Can we generalize?

A well-designed experiment tells us that changes in the explanatory variable cause changes in the response variable. More exactly, it tells us that this happened for specific subjects in the specific environment of this specific experiment. No doubt we had grander things in mind. We want to proclaim that our new method of teaching math does better for high school students in general or that our new drug beats a placebo for some broad class of patients. Can we generalize our conclusions from our little group of subjects to a wider population?

The first step is to be sure that our findings are statistically significant, that they are too strong to often occur just by chance. That’s important, but it’s a technical detail that the study’s statistician can reassure us about. The serious threat is that the treatments, the subjects, or the environment of our experiment may not be realistic. Let’s look at some examples.

EXAMPLE 5 Studying frustration

A psychologist wants to study the effects of failure and frustration on the relationships among members of a work team. She forms a team of students, brings them to the psychology laboratory, and has them play a game that requires teamwork. The game is rigged so that they lose regularly. The psychologist observes the students through a one-way window and notes the changes in their behavior during an evening of game playing.

Playing a game in a laboratory for small stakes, knowing that the session will soon be over, is a long way from working for months developing a new product that never works right and is finally abandoned by your company. Does the behavior of the students in the lab tell us much about the behavior of the team whose product failed?

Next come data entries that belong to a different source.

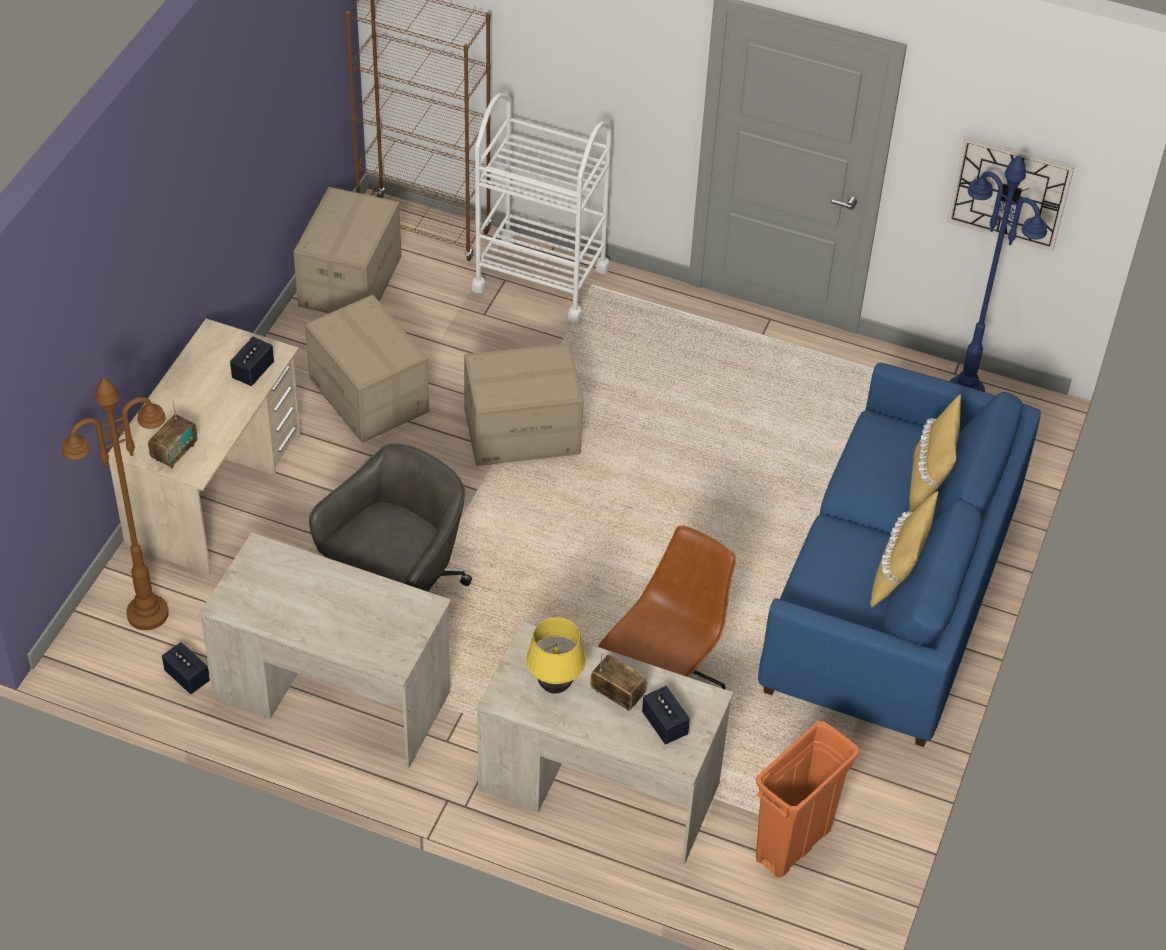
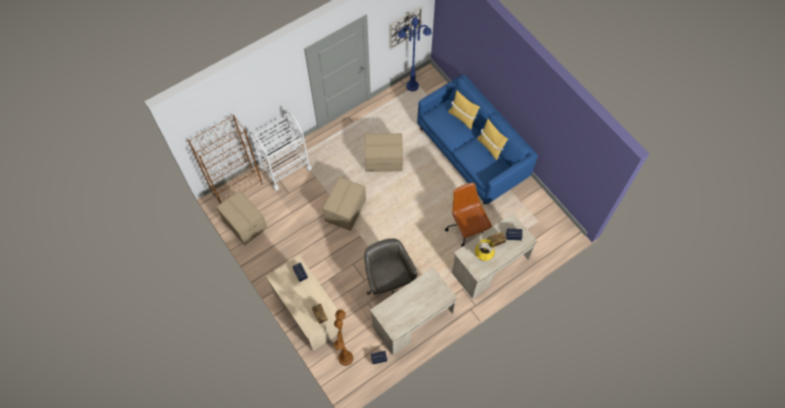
camera: 55 degrees left, 15 degrees up
(370, 395) = (299, 245): cardboard box -> cardboard box (383, 159)
(793, 844) = (538, 228): orange trash can -> none

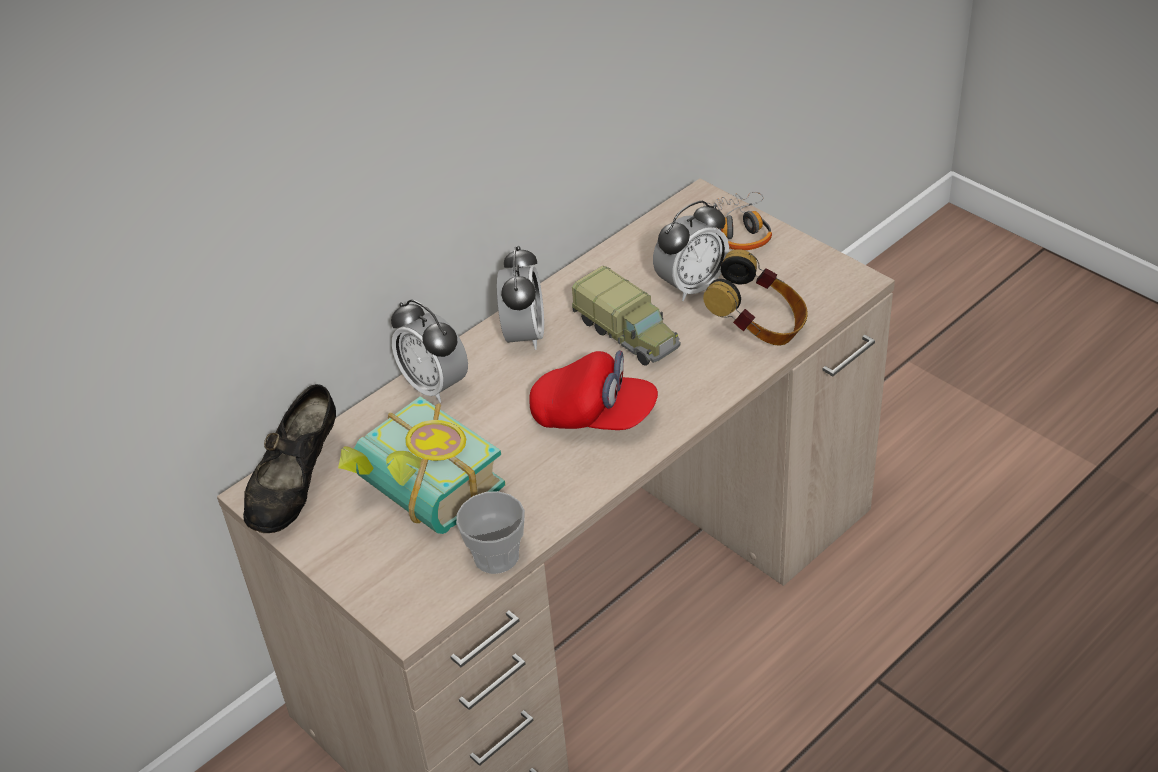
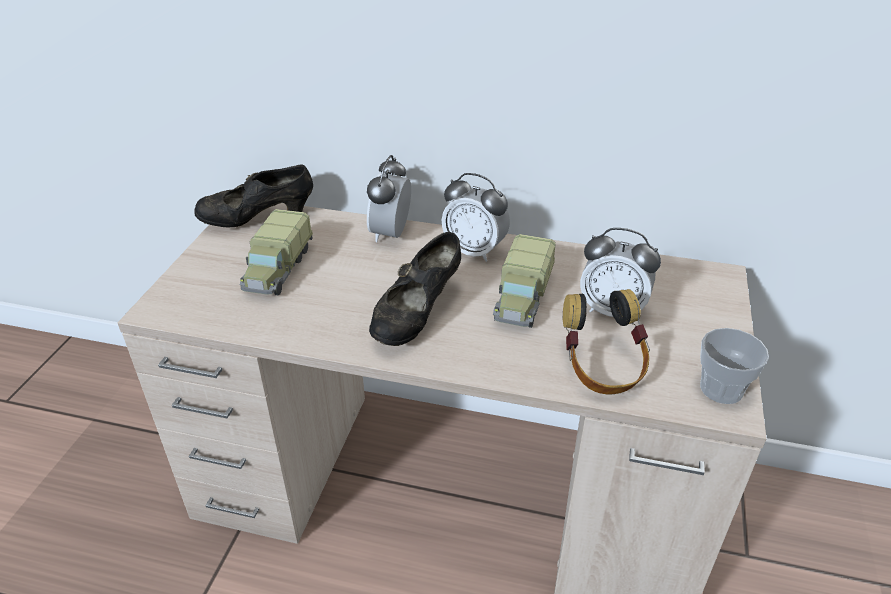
camera: 55 degrees right, 5 degrees down
(420, 497) = (278, 269): book -> toy truck
(496, 556) = (237, 325): cup -> cup (721, 389)
(524, 335) = (474, 251): alarm clock -> alarm clock turned 60 degrees clockwise
(594, 416) = (417, 316): red cap -> black shoe
(738, 230) = (709, 310): headphones -> none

In Example 5, the subjects (students who know they are subjects in an experiment), the treatment (a rigged game), and the environment (the psychology lab) are all unrealistic if the psychologist’s goal is to reach conclusions about the effects of frustration on teamwork in the workplace. Psychologists do their best to devise realistic experiments for studying human behavior, but lack of realism limits the ability to generalize beyond the environment and subjects in their study and, hence, the usefulness of some experiments in this area.

123

EXAMPLE 6 The effects of day care

Should the government provide day care for low-income preschool children? If day care helps these children stay in school and hold good jobs later in life, the government would save money by paying less welfare and collecting more taxes, so even those who are concerned only about the cost to the government might support day care programs. The Carolina Abecedarian Project (the name suggests learning the ABCs) has followed a group of children since 1972.

The Abecedarian Project is an experiment involving 111 people who in 1972 were healthy but low-income black infants in Chapel Hill, North Carolina. All the infants received nutritional supplements and help from social workers. Approximately half, chosen at random, were also placed in an intensive preschool program. The experiment compares these two treatments. Many response variables were recorded over more than 30 years, including academic test scores, college attendance, and employment.

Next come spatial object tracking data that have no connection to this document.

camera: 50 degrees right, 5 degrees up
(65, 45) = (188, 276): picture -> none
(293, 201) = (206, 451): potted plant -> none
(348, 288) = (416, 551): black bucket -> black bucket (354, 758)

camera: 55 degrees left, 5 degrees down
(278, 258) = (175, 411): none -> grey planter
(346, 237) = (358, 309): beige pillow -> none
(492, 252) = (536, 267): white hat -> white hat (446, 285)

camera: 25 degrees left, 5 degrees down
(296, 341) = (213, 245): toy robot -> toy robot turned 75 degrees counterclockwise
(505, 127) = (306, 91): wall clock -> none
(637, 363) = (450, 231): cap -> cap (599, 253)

This long and expensive experiment does show that intensive day care has substantial benefits in later life. The day care in the study was intensive indeed—lots of highly qualified staff, lots of parent participation, and detailed activities starting at a very young age, all costing about $11,000 per year for each child. It’s unlikely that society will decide to offer such care to all low-income children, so the level of care in this experiment is somewhat unrealistic. The unanswered question is a big one: how good must day care be to really help children succeed in life?

EXAMPLE 7 Are subjects treated too well?

Surely medical experiments are realistic? After all, the subjects are real patients in real hospitals really being treated for real illnesses.

Even here, there are some questions. Patients participating in medical trials get better medical care than most other patients, even if they are in the placebo group. Their doctors are specialists doing research on their specific ailment. They are watched more carefully than other patients. They are more likely to take their pills regularly because they are constantly reminded to do so. Providing “equal treatment for all” except for the experimental and control therapies translates into “provide the best possible medical care for all.” The result: ordinary patients may not do as well as the clinical trial subjects when the new therapy comes into general use. It’s likely that a therapy that beats a placebo in a clinical trial will beat it in ordinary medical care, but “cure rates” or other measures of success estimated from the trial may be optimistic.

124

imageMeta-analysis A single study of an important issue is rarely decisive. We often find several studies in different settings, with different designs, and of different quality. Can we combine their results to get an overall conclusion? That is the idea of “meta-analysis.” Of course, differences among the studies prevent us from just lumping them together. Statisticians have more sophisticated ways of combining the results. Meta-analysis has been applied to issues ranging from the effect of secondhand smoke to whether coaching improves SAT scores.

When experiments are not fully realistic, statistical analysis of the experimental data cannot tell us how far the results will generalize. Experimenters generalizing from students in a lab to workers in the real world must argue based on their understanding of how people function, not based just on the data. It is even harder to generalize from rats in a lab to people in the real world. This is one reason a single experiment is rarely completely convincing, despite the compelling logic of experimental design. The true scope of a new finding must usually be explored by a number of experiments in various settings.

A convincing case that an experiment is sufficiently realistic to produce useful information is based not on statistics, but on the experimenter’s knowledge of the subject matter of the experiment. The attention to detail required to avoid hidden bias also rests on subject-matter knowledge. Good experiments combine statistical principles with understanding of a specific field of study.